I felt the rage ignite in my gut as the adrenaline began to kick in.
"The best thing we can do for her right now is to finish what she started."
I looked at Roulette. "I'm going to kill that bitch," I stated.
"You and me both, brother," Roulette replied. “Just remember we can’t technically kill her. But we can hurt her a lot.”
She tapped my shoulder. "Let's go."
We turned together and walked out of the room. As we hit the lobby, the security guard from earlier was waiting, his hand wrapped in a cast. He had two other security guards with him. They looked confident. They thought they had the upper hand because they had badges.
"You're not leaving until the police arrive," the guard said.
I stopped. I looked at him. I didn't feel anger anymore, I just felt exhaustion.
"You're in my way."
"I'm doing my job."
I stepped toward him. The other two guards moved to flank me. I didn't blink.

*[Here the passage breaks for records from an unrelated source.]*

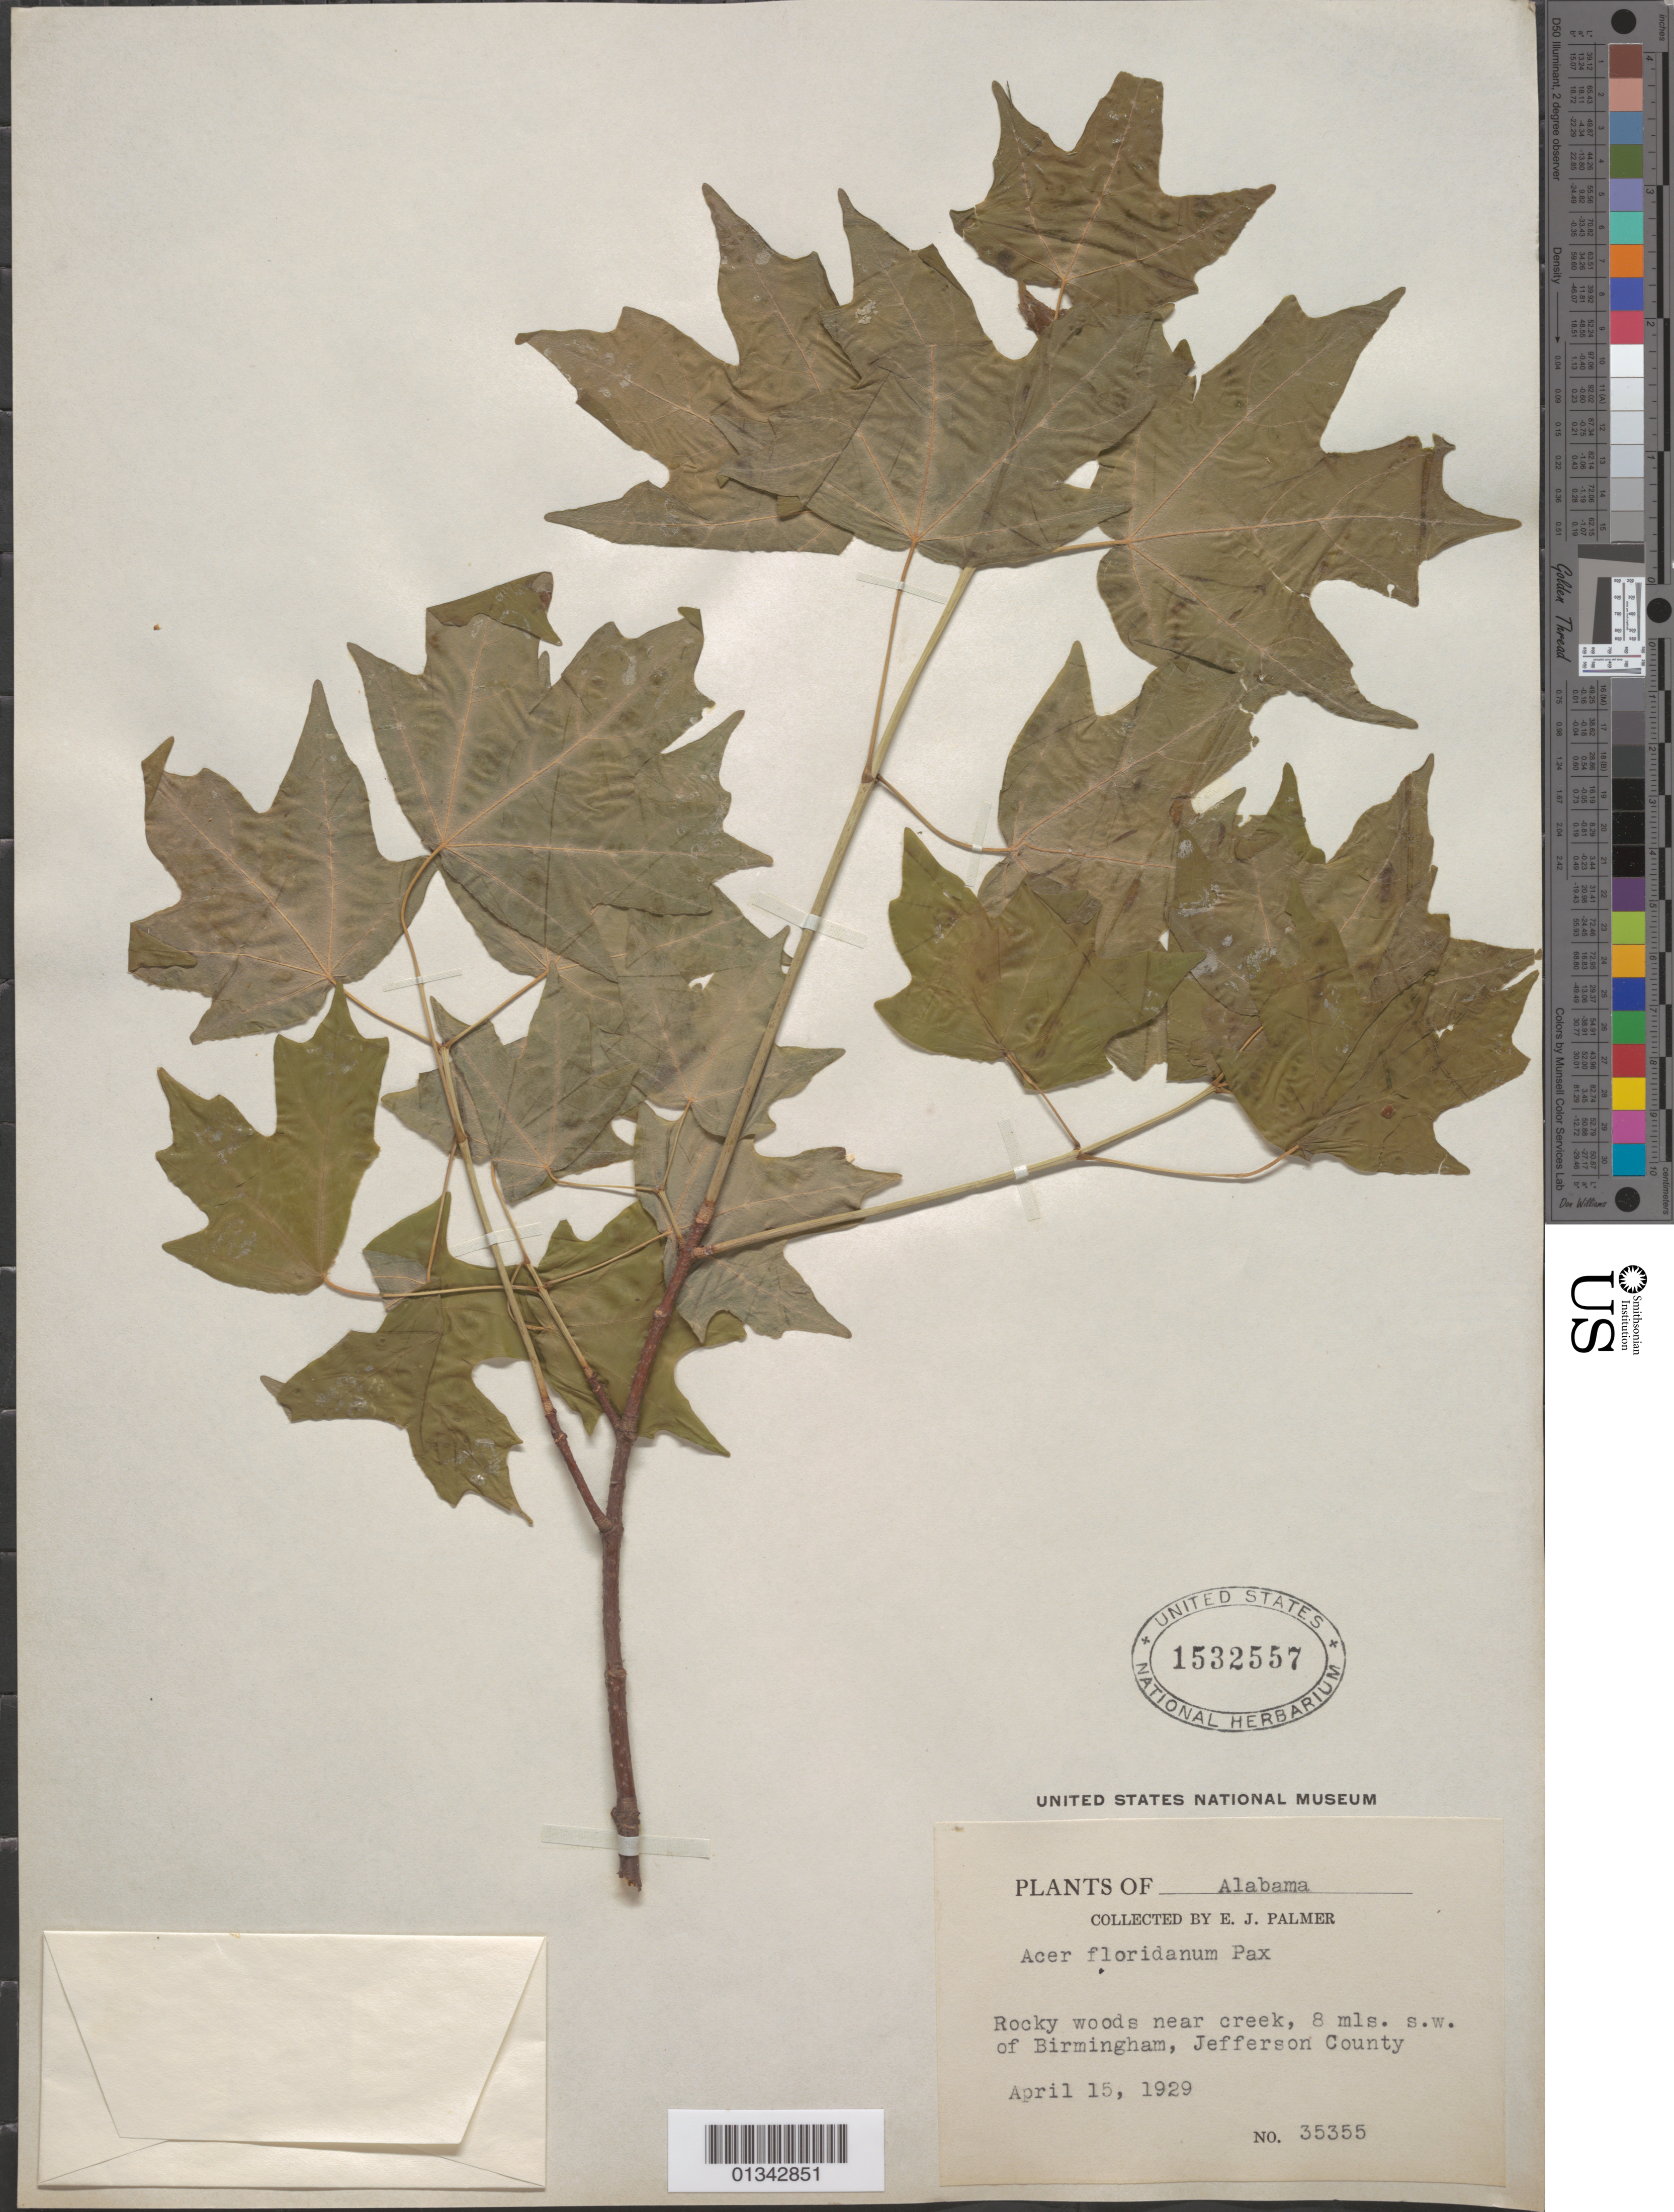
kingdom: Plantae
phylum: Tracheophyta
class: Magnoliopsida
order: Sapindales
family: Sapindaceae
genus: Acer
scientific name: Acer saccharum subsp. leucoderme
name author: (Small) Desmarais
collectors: E. J. Palmer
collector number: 35355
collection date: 1929-04-15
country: United States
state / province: Alabama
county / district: Jefferson County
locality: Jefferson County, 8 miles SW of Birmingham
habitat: Rocky woods near creek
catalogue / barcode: US 1532557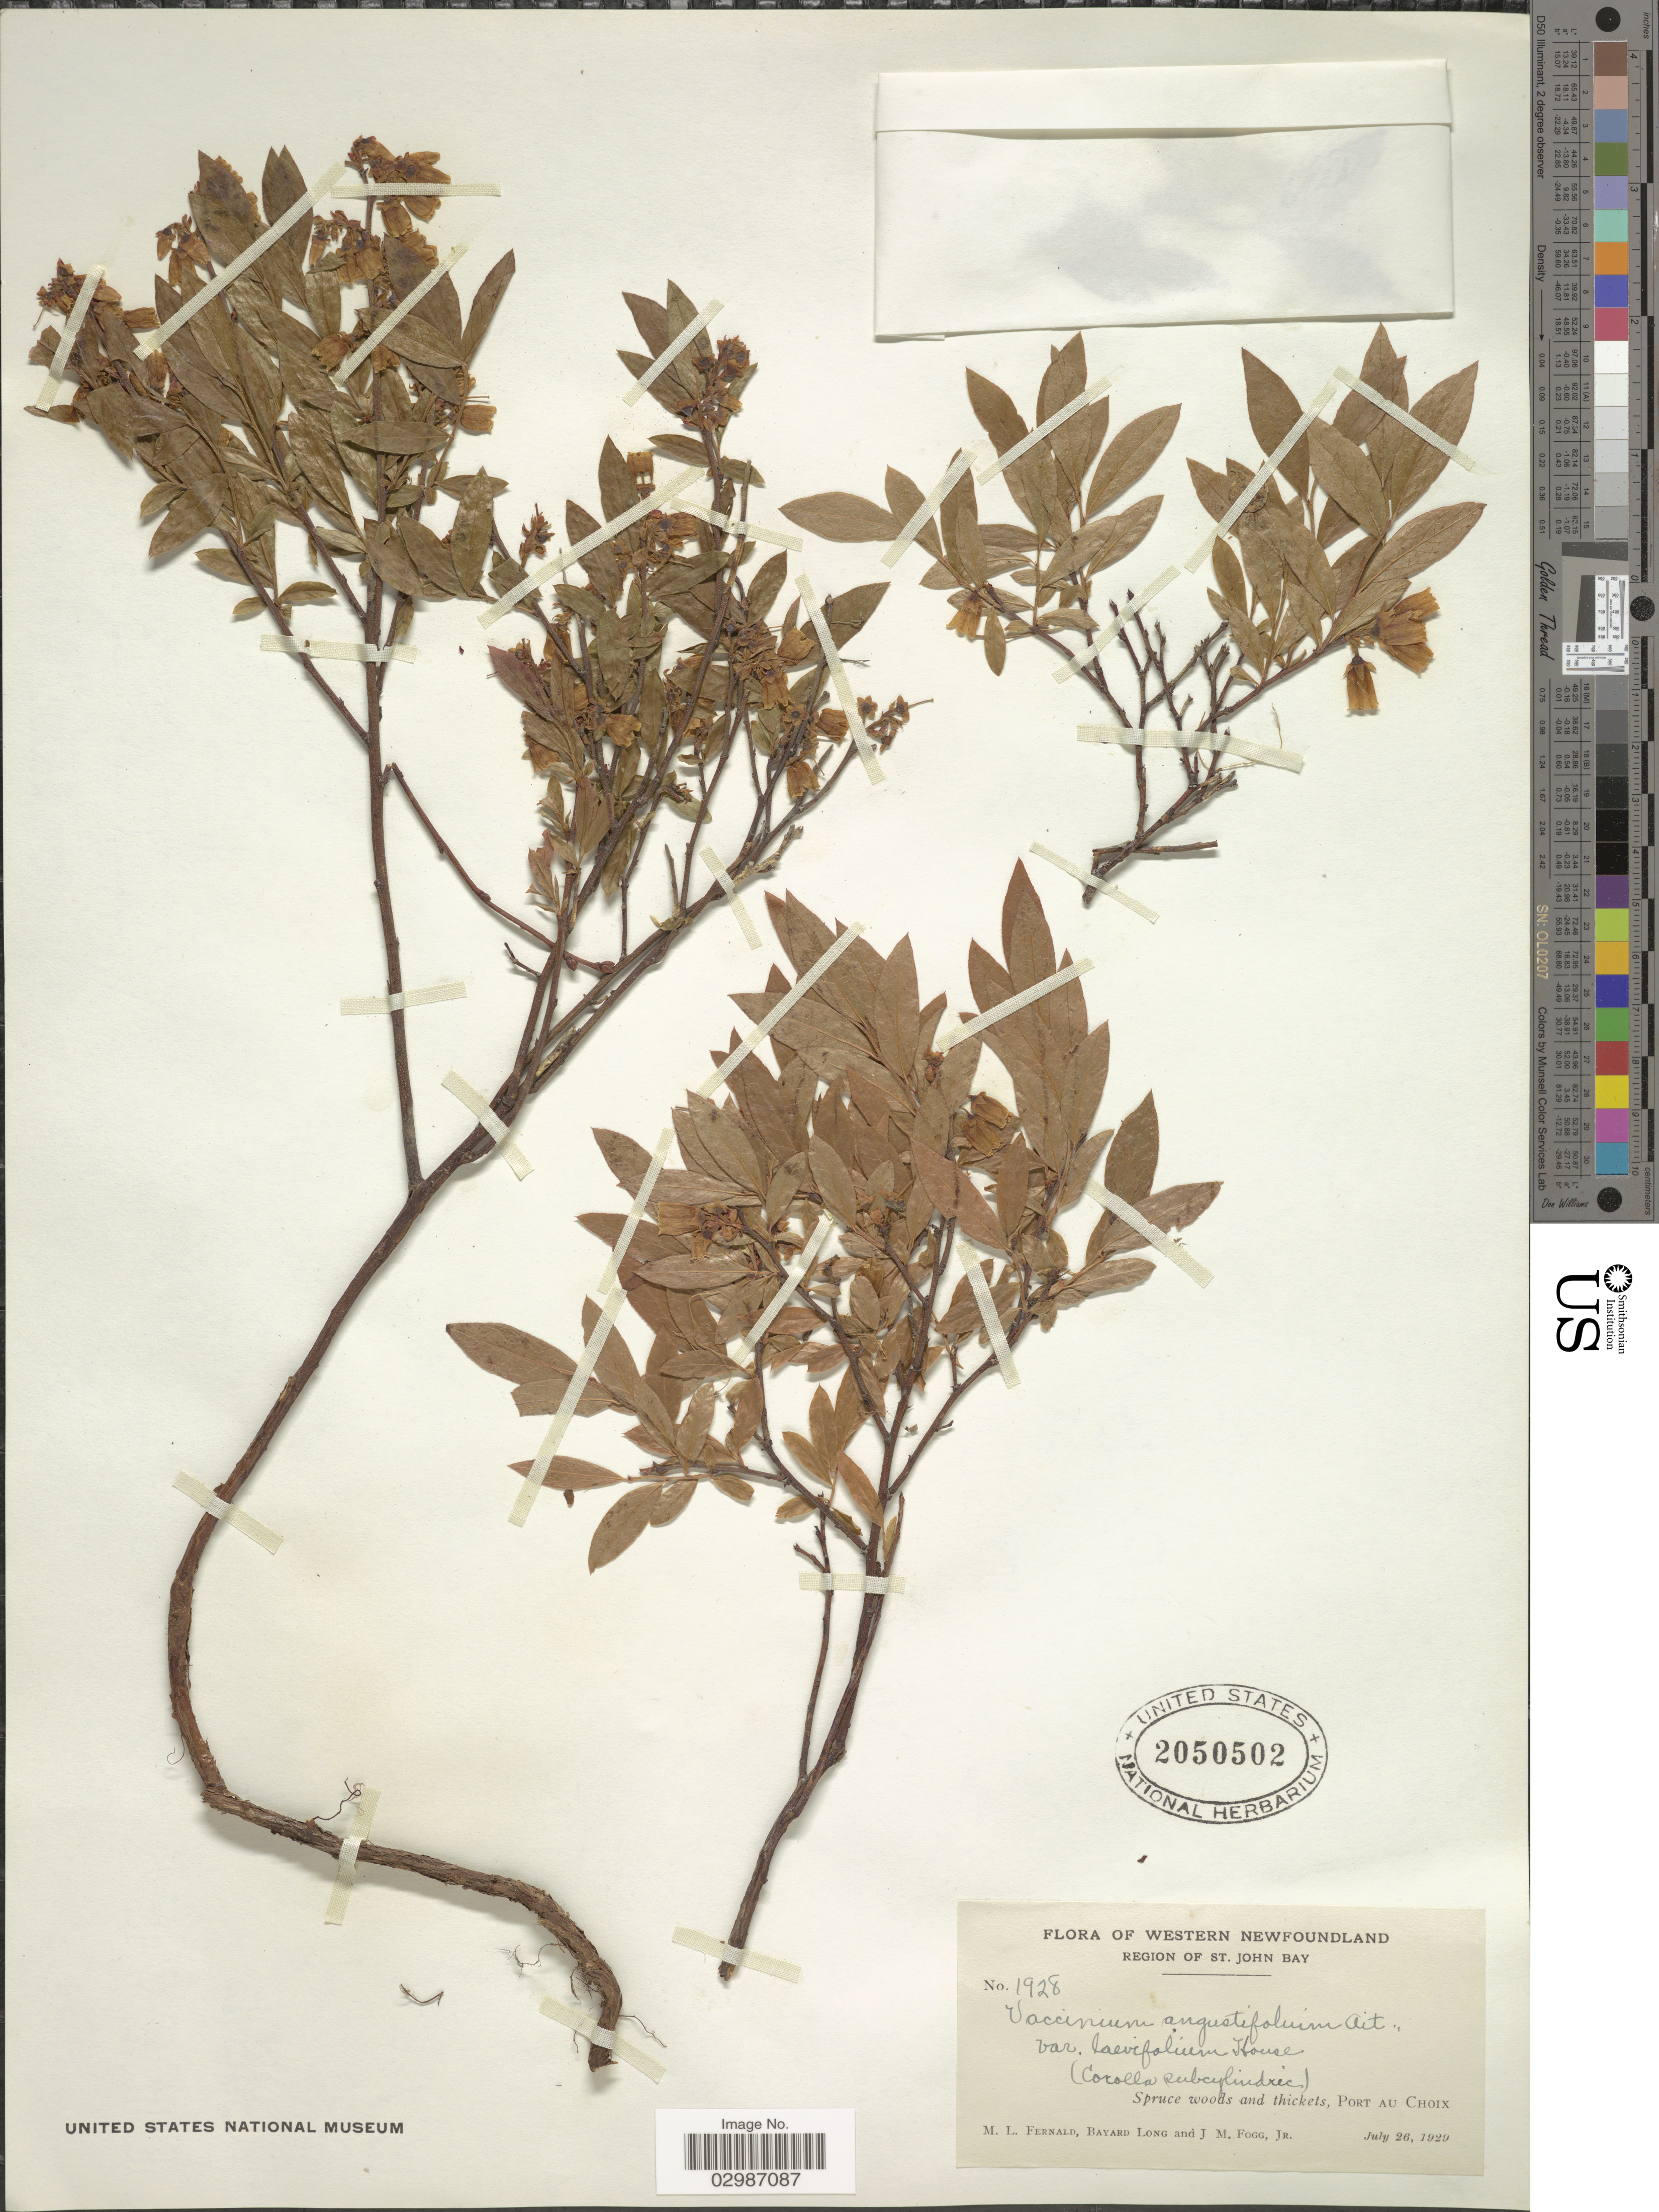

"My job is to protect what's mine," I said. “So unless you want your other wrist broken, move out of my way.”
Roulette stepped in. “All will be handled with the doctor and your medical bill will be paid, but he’s right. I would step out of his way.”
The security guard looked at her, and after a brief hesitation he stepped aside.
“Thank you,” she smiled at him as she tugged me away by the arm.
"You're getting sloppy," she remarked.
"I'm getting impatient."
"Good. Impatience leads to speed. Speed leads to results."
We stepped back out into the city. Horns blared and people rushed past us, oblivious to the blood on my knuckles.
"Where do we start?" I asked.
"I've already got a lead. We head to the safe house and gear up. We don't go in blind."
I climbed onto my bike, the engine roaring to life beneath me. The sound drowned out the noise of the city. It was the only sound that mattered.
"Nobody is safe."
Roulette mounted her own machine. She kicked up the kickstand and looked at me.
"Ready?"
"I've been ready since the moment she bled."
I twisted the throttle, the bike leaping forward. We tore away from the hospital, the white building disappearing in the rearview mirror, leaving behind the fear and replacing it with a singular, murderous purpose.